Don Greenlees

Personal information
- Full name: Donald Greenlees
- Date of birth: 14 January 1875
- Place of birth: Bridgeton, Glasgow, Scotland
- Height: 5 ft 10 in (1.78 m)
- Position(s): Half-back

Senior career*
- Years: Team / Apps / (Gls)
- 1896–1899: St Mirren / 36 / (1)
- 1899–1900: Southampton / 8 / (0)
- 1900–1907: St Mirren / 145 / (3)
- 1907–1908: Morton / 30 / (1)

International career
- 1904: Scottish League XI / 1 / (0)

= Don Greenlees =

Scottish footballer

Donald Greenlees (born 14 January 1875) was a Scottish professional footballer who played as a half-back for St Mirren in Scotland and Southampton in England around the turn of the 20th century.

==Football career==
Born in Bridgeton, Glasgow, Greenlees started his professional career with nearby St Mirren where he gained a reputation as "one of the best half-backs in Scotland".

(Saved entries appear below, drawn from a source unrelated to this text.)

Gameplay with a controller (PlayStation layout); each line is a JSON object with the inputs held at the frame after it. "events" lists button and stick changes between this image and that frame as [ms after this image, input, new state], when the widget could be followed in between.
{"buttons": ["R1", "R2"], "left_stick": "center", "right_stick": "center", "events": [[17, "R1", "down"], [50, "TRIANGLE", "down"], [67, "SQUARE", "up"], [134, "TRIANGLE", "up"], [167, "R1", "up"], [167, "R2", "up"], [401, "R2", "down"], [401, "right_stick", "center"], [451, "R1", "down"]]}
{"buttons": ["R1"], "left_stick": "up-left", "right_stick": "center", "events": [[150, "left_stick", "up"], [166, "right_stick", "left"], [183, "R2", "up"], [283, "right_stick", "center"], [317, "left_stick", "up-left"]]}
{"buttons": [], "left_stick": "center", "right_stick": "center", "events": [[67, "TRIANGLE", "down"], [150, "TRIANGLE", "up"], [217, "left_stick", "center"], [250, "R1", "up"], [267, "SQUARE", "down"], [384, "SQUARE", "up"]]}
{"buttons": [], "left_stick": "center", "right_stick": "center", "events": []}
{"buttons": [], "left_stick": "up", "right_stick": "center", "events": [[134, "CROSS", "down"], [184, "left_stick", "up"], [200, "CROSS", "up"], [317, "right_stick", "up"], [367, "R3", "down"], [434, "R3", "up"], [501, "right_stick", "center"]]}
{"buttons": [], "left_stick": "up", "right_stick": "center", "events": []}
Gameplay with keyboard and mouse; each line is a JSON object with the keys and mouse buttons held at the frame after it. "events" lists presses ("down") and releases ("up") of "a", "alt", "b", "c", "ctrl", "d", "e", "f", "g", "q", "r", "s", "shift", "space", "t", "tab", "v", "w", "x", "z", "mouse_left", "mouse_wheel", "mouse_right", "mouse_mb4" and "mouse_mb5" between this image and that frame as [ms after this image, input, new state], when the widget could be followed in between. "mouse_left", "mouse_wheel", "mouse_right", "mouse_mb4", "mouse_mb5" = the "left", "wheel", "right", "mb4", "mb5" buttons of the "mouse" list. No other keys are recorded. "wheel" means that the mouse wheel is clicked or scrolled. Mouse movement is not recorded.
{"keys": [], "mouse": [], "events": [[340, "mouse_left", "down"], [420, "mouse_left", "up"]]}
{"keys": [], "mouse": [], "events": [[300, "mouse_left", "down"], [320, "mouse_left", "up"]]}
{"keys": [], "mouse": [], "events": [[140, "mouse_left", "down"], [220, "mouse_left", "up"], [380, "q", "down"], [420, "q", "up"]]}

In May 1899, Greenlees moved to southern England to join Southern League champions Southampton. He made his debut for the Saints at The Dell, taking the place of Samuel Meston at right-half for a 5–1 victory over Queens Park Rangers on 21 October 1899. Greenlees was never able to command a regular place in the Southampton line-up and was used as an understudy for fellow Scots Meston, Peter Meehan and Bob Petrie, making a total of eight appearances.

After one season on the south coast, Greenlees rejoined St Mirren F.C.|St Mirren in the 1900 close-season, resuming what became a long-running half-back partnership with Michael McAvoy and Walter Bruce (the latter gradually replaced by Robert Robertson). By the time of his departure in 1907, Greenlees had made well over 200 appearances for the Paisley club in the major competitions; he then had a short spell with regional rivals Morton. He returned to Southampton in 1908 and settled in the Shirley Warren area of the town.

Greenlees represented the Scottish League once, in 1904.